Duke Molecular Physiology Institute, Durham, NC, USA.
Department of Biostatistics and Bioinformatics, Duke University School of Medicine, Durham, NC, USA.
Sci Adv. 2023 Jan 25;9(4):eabq5095. doi: 10.1126/sciadv.abq5095.
We aimed to identify markers in blood (serum) to predict clinically relevant knee osteoarthritis (OA) progression defined as the combination of both joint structure and pain worsening over 48 months. A set of 15 serum proteomic markers corresponding to 13 total proteins reached an area under the receiver operating characteristic curve (AUC) of 73% for distinguishing progressors from nonprogressors in a cohort of 596 individuals with knee OA. Prediction based on these blood markers was far better than traditional prediction based on baseline structural OA and pain severity (59%) or the current "best-in-class" biomarker for predicting OA progression, urinary carboxyl-terminal cross-linked telopeptide of type II collagen (58%). The generalizability of the marker set was confirmed in a second cohort of 86 individuals that yielded an AUC of 70% for distinguishing joint structural progressors. Blood is a readily accessible biospecimen whose analysis for these biomarkers could facilitate identification of individuals for clinical trial enrollment and those most in need of treatment.

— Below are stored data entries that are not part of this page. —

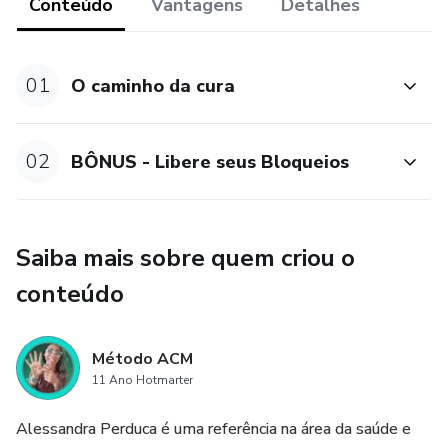
Conteúdo
Vantagens
Detalhes
Neste curso, você vai aprender a identificar as emoções,
além de alguns exercícios você também receberá todos os
protocolos para tratar cada uma delas de forma eficaz.
01
O caminho da cura
02
BÔNUS - Libere seus Bloqueios
Saiba mais sobre quem criou o
conteúdo
Método ACM
11 Ano Hotmarter
Alessandra Perduca é uma referência na área da saúde e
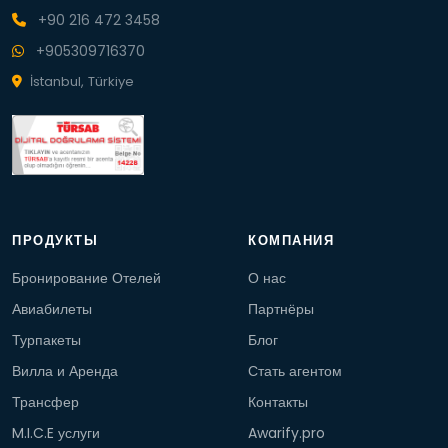
+90 216 472 3458
+905309716370
İstanbul, Türkiye
ПРОДУКТЫ
КОМПАНИЯ
Бронирование Отелей
О нас
Авиабилеты
Партнёры
Турпакеты
Блог
Вилла и Аренда
Стать агентом
Трансфер
Контакты
M.I.C.E услуги
Awarify.pro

我们旨在鉴定血液(血清)中的标志物,以预测临床上有意义的膝关节骨关节炎(OA)进展,其定义为关节结构和疼痛在 48 个月内恶化的组合。在 596 例膝关节 OA 患者的队列中,一组 15 种血清蛋白质标志物对应 13 种总蛋白,其区分进展者和非进展者的受试者工作特征曲线(ROC)下面积(AUC)达到 73%。基于这些血液标志物的预测远远优于基于基线结构 OA 和疼痛严重程度的传统预测(59%),也优于目前预测 OA 进展的“最佳类别”生物标志物,即 II 型胶原羧基末端交联肽(58%)。在另一组 86 名个体中,该标志物集的通用性得到了确认,其区分关节结构进展者的 AUC 为 70%。血液是一种易于获得的生物样本,对这些生物标志物的分析可以帮助确定哪些个体需要参加临床试验,以及哪些个体最需要治疗。